I guess we need more “America is awesome” chants, and less critical thinking about our nation’s history.
I have a Master’s Degree is History, although I didn’t take any AP classes in my high school. That all seemed like too much work when I was in my Junior and Senior years at Homewood-Flossmoor, and my teachers who taught non-advanced placement courses seemed to do a very fine job of it.
But getting rid of funding for AP classes because a politician doesn’t like what the kids are learning seems a little extreme for me.
Winston Churchill was so concerned about his place in history that he wrote his own histories. An African proverb points out that if Lions were able to talk to historians, we would be hearing a lot more about the perspectives of the hunted rather than hear about the exploits of the hunter.
It is often said that the winners write the history, and of course, that is usually the case, although historians have a habit of constantly revisiting the past to get a better glimpse into the future.
There is a Great Man theory that posits that it is great people (usually men, usually white men) who shape the history of which we all live. And by Great Men we don’t necessarily mean great guys to hang around with. Hitler could be seen as a Great Man, but not a great guy, under this theory.

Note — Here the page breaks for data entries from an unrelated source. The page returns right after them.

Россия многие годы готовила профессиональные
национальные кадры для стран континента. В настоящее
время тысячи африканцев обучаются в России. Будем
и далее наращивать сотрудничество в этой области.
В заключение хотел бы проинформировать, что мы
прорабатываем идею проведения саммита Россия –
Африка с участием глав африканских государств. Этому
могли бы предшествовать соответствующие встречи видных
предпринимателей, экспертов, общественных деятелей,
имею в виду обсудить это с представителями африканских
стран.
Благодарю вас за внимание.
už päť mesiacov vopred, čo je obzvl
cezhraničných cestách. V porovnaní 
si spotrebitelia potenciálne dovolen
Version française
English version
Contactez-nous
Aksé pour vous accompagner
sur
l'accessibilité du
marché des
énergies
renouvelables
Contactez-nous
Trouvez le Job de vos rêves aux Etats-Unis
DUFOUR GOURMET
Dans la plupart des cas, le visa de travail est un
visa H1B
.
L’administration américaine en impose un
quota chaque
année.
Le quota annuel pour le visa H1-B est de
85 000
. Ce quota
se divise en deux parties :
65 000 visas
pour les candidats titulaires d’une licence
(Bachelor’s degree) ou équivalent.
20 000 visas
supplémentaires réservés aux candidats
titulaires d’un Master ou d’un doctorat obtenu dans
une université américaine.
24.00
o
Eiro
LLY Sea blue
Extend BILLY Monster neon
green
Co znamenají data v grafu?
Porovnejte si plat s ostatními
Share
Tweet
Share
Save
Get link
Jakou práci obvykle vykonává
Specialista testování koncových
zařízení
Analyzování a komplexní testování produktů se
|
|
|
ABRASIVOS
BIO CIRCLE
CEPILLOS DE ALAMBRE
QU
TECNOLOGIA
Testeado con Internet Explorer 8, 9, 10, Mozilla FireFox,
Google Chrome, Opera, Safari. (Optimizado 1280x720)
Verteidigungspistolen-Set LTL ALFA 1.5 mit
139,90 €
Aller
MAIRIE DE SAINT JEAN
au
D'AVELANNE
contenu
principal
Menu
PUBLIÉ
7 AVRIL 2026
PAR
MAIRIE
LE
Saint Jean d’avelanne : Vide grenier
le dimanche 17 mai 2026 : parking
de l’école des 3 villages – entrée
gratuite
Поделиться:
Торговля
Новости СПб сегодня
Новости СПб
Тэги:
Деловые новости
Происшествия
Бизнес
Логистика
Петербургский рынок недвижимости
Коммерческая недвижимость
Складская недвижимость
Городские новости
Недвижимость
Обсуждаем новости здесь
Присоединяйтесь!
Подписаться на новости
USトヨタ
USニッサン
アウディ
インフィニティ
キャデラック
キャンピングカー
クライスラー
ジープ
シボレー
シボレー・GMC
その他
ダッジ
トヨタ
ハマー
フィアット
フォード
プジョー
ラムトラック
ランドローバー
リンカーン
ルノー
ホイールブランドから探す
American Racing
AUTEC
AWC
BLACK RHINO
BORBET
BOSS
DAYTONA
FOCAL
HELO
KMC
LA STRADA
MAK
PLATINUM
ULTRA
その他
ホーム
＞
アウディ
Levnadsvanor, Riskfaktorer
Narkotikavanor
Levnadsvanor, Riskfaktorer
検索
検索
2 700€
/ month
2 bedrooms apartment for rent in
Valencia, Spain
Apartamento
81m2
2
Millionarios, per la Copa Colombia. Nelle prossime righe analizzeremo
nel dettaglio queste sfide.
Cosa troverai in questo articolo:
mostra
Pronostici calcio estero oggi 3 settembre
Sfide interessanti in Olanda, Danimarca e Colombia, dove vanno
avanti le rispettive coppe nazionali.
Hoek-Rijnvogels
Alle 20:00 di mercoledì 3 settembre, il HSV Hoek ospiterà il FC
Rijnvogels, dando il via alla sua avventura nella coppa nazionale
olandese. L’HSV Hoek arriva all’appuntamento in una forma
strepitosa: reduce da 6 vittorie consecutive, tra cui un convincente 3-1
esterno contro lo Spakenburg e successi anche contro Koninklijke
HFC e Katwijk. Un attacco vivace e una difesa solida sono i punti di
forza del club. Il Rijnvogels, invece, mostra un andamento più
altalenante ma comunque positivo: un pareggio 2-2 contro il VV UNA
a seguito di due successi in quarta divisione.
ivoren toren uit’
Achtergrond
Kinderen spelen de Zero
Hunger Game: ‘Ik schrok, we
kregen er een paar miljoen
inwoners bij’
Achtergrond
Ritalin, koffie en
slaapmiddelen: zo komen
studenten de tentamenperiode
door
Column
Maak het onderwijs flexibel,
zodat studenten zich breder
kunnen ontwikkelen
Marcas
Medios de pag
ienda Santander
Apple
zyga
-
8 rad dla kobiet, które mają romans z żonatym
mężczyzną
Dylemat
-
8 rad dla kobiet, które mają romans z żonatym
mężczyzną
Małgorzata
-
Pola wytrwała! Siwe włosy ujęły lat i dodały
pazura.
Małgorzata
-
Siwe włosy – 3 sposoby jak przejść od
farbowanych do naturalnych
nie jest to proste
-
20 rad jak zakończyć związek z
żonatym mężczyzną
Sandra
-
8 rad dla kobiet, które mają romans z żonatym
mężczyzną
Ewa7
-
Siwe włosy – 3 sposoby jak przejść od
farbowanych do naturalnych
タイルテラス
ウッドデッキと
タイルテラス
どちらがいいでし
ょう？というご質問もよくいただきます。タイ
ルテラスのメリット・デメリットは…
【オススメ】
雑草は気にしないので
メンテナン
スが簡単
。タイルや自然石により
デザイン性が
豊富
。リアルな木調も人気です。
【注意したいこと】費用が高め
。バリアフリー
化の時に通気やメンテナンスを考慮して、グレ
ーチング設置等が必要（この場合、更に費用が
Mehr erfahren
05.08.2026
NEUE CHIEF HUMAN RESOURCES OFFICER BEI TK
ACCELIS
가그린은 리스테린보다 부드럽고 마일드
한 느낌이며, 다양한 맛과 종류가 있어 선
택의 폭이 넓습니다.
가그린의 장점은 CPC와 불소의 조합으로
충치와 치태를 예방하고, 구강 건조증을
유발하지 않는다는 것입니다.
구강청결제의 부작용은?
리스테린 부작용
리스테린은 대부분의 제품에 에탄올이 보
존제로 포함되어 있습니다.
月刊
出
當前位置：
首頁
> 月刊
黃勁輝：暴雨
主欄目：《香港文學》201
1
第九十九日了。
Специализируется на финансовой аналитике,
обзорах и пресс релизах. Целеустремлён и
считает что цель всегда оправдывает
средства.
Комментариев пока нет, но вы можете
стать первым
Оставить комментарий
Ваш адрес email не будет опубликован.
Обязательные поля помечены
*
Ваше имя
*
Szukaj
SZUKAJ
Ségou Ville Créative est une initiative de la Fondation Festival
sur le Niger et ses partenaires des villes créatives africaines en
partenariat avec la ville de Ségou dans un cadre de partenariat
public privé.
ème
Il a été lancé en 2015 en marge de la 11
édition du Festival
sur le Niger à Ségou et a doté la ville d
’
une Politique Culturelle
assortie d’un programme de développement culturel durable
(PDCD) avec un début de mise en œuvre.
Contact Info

Social history, which frequently devolves into Sociology, studies mass movements of people, without too much of an emphasis on any one human being.
Military history tends to view everything through the lens of great battles, war and technologies. Political history looks at progress through our political leaders.
Economic history looks at how the use of capital , money and the production of goods influences the course of human progress. Most economic historians are Marxist by training.
Americans don’t know much about history. They barely know anything about current events. Ask a random ten people outside of Washington who the Speaker of the House is and bet you only 5 answer you correctly.
Ask them about Reconstruction or when the Civil War was, or what the Missouri Compromise did, or how we got into the First World War or who the President was who promised to keep us out of war, and you would probably be astounded by the limited knowledge of most Americans.
It’s probably not that surprising that an Oklahoma politician would want to ban funding for AP history (no offense to my Sooner friends). Politicians often get excited about things they know nothing about.
But the anti-intellectualism that is currently in favor with a percentage of the conservative base is, well, troubling.
I thought we had settled the question of evolution back during the Scopes Trial. We should probably stop going to war with a fairly high percentage of the world’s scientists.
Back in the Age of Jackson it was good politics to go to war against all the smart people. But knowledge is power. And the more knowledge you have the more power you will accrue, especially these days in our information economy.
The Know-nothings used to be a political movement. But they were pretending not to know about something, (usually the political activities of the group), but actually did.
This Know-Nothing group seems to take pride in not actually knowing anything. Let’s hope the movement extinguishes itself by dint of its own ignorance.